**TASK TO CARRY OUT**
Rewrite everything from the line containing "scientific name: Vaccinium scoparium" down to the line containing "genus: Draba", replacing "phylum" with "division" and leaving everything else unchanged.

────────────────

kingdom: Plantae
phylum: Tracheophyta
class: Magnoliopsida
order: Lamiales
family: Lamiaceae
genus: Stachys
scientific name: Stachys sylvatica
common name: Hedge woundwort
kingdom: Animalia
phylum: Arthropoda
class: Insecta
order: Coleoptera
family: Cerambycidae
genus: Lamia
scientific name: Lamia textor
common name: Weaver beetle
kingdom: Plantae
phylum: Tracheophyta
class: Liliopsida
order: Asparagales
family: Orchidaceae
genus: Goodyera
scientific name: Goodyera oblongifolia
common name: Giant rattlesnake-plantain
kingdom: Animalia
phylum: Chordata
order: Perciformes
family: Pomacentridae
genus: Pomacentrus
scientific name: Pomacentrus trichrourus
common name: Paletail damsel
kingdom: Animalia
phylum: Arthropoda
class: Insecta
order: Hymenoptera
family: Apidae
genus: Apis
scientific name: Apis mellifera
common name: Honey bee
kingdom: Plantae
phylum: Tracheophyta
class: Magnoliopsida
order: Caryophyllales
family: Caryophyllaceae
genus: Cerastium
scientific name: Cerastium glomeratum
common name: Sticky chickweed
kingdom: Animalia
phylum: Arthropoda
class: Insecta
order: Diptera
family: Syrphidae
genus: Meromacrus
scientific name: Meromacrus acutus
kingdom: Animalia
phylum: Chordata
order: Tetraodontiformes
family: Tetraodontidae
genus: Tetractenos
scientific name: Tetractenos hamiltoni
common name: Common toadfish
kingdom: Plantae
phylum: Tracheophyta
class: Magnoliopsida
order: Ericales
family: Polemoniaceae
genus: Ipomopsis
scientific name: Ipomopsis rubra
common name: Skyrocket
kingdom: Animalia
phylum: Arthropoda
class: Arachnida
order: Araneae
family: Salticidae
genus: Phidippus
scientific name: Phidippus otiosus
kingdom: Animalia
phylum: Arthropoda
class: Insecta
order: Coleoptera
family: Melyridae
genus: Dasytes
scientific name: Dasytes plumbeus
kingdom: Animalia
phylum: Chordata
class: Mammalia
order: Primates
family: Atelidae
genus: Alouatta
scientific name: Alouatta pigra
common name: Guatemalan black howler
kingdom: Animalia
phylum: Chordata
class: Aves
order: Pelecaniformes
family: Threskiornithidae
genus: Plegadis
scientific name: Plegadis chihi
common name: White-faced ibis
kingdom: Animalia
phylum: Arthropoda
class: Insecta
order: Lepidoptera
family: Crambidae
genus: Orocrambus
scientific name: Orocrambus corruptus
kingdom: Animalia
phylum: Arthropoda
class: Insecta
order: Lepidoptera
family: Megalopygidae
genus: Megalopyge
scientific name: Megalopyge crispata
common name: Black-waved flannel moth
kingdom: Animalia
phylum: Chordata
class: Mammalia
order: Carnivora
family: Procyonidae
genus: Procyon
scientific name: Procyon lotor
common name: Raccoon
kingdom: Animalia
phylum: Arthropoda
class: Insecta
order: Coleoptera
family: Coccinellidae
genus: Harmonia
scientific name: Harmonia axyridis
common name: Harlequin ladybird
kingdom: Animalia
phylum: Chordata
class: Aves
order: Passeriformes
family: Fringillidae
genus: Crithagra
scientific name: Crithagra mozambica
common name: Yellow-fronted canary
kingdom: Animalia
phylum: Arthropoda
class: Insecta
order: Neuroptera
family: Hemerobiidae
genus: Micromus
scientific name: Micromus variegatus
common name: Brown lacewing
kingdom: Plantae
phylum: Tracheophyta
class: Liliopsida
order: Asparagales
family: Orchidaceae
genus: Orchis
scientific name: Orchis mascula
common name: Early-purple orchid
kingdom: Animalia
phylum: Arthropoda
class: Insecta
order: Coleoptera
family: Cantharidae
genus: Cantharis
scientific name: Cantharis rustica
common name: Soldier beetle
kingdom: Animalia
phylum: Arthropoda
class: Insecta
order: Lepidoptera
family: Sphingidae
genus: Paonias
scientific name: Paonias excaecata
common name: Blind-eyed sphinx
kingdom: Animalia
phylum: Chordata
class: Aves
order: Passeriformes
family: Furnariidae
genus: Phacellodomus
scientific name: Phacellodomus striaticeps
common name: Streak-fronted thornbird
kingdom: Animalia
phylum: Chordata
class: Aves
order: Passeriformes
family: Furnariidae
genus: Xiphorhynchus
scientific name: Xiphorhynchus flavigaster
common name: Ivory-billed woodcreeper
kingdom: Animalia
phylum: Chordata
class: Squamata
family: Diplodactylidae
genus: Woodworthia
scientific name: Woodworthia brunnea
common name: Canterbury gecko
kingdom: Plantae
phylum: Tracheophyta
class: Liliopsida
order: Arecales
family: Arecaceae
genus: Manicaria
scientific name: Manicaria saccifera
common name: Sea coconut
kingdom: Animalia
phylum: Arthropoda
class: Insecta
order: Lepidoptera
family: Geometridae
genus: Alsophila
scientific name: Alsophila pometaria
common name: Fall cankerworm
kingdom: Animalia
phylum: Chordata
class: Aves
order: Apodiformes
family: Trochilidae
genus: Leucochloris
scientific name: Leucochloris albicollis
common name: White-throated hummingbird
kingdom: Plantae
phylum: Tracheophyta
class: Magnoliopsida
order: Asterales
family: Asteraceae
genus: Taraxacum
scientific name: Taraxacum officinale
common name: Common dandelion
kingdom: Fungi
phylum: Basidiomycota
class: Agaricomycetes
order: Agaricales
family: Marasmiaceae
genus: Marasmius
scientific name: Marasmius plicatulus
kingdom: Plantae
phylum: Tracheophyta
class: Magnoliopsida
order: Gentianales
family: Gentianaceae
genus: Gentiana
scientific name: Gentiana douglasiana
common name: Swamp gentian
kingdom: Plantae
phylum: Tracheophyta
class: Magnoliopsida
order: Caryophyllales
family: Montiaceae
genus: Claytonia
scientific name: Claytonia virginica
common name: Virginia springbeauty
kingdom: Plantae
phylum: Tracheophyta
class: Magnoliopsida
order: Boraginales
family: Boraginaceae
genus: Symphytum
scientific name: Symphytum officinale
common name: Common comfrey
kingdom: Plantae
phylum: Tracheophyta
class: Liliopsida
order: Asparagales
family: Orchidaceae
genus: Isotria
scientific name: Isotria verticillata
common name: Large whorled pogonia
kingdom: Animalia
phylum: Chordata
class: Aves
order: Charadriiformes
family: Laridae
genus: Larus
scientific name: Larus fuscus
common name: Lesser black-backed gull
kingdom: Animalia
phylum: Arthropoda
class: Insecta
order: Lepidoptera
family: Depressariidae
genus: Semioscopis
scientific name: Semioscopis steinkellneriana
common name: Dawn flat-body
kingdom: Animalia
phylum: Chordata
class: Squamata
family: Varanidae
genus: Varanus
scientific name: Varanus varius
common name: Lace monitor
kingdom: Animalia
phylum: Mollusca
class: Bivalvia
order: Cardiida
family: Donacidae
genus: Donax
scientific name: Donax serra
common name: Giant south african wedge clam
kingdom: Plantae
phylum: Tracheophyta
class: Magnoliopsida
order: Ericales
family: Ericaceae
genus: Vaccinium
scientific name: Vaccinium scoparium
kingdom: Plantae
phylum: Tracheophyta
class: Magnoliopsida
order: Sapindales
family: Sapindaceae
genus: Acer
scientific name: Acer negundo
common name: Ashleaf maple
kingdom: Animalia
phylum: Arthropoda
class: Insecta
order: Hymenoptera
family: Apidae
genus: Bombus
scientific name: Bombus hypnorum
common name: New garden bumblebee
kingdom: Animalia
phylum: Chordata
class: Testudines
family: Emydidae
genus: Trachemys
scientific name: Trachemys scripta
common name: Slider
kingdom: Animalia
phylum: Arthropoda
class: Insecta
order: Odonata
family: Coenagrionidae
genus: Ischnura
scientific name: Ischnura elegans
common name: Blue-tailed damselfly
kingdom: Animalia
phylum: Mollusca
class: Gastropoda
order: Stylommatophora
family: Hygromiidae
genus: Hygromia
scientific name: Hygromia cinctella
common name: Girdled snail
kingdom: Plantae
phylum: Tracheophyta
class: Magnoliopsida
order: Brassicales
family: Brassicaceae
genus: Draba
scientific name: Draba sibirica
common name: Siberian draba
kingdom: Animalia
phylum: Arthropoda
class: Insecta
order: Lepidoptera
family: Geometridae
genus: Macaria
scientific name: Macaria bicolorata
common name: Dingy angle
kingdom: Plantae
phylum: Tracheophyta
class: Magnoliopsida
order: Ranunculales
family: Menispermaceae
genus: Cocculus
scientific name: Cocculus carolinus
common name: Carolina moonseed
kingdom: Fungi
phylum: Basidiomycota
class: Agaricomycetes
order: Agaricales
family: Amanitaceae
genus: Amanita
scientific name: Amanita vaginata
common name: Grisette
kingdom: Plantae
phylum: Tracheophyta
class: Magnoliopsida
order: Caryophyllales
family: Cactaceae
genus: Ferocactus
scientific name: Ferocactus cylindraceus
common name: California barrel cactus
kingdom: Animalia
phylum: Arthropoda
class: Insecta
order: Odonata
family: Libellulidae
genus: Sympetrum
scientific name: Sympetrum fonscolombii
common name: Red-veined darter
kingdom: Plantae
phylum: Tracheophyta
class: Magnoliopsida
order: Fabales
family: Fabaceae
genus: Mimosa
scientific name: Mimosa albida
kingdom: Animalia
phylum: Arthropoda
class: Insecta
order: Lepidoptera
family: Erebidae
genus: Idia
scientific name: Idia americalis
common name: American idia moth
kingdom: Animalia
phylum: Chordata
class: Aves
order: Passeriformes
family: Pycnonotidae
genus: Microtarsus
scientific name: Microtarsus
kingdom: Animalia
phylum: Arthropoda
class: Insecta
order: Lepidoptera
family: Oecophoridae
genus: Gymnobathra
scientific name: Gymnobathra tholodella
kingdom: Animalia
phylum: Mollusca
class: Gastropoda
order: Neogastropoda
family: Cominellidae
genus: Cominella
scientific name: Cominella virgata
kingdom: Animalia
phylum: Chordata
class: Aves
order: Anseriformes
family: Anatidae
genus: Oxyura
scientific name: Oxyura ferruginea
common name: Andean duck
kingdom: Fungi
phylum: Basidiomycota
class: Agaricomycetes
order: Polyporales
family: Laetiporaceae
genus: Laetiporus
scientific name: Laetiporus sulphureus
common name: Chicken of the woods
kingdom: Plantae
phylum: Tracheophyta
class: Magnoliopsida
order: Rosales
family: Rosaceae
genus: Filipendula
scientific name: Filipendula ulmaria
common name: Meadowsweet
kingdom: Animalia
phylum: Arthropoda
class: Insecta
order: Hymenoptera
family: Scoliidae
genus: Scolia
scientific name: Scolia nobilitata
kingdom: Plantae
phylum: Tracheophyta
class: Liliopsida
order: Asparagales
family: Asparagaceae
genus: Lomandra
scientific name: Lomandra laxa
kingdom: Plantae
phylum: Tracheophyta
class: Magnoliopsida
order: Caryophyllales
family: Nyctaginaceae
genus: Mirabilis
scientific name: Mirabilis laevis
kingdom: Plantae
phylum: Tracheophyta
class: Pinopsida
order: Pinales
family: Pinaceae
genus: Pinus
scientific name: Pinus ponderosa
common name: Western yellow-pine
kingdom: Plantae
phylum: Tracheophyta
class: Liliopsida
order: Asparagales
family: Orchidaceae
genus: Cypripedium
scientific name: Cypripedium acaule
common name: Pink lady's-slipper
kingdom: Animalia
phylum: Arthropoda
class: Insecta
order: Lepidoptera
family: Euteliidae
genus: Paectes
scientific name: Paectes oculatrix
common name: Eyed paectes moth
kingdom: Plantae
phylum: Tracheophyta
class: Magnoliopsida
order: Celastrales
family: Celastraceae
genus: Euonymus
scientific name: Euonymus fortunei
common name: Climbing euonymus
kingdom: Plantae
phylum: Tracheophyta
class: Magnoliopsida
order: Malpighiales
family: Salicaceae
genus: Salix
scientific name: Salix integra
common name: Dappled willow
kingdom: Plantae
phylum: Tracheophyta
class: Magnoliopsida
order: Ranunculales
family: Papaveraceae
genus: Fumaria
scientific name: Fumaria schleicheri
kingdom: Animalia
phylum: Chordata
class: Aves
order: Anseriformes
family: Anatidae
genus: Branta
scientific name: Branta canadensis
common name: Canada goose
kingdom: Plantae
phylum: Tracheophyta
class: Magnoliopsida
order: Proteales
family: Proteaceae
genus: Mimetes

────────────────

**SOLVED EXERCISE**
scientific name: Vaccinium scoparium
kingdom: Plantae
division: Tracheophyta
class: Magnoliopsida
order: Sapindales
family: Sapindaceae
genus: Acer
scientific name: Acer negundo
common name: Ashleaf maple
kingdom: Animalia
division: Arthropoda
class: Insecta
order: Hymenoptera
family: Apidae
genus: Bombus
scientific name: Bombus hypnorum
common name: New garden bumblebee
kingdom: Animalia
division: Chordata
class: Testudines
family: Emydidae
genus: Trachemys
scientific name: Trachemys scripta
common name: Slider
kingdom: Animalia
division: Arthropoda
class: Insecta
order: Odonata
family: Coenagrionidae
genus: Ischnura
scientific name: Ischnura elegans
common name: Blue-tailed damselfly
kingdom: Animalia
division: Mollusca
class: Gastropoda
order: Stylommatophora
family: Hygromiidae
genus: Hygromia
scientific name: Hygromia cinctella
common name: Girdled snail
kingdom: Plantae
division: Tracheophyta
class: Magnoliopsida
order: Brassicales
family: Brassicaceae
genus: Draba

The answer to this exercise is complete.